++++ Data provided ++++

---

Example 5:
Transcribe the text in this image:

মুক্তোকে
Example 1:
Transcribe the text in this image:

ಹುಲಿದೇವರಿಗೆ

++++

Work item:
Once more, write out all of the entries above exactly.

Expected answer:
---

Example 5:
Transcribe the text in this image:

মুক্তোকে
Example 1:
Transcribe the text in this image:

ಹುಲಿದೇವರಿಗೆ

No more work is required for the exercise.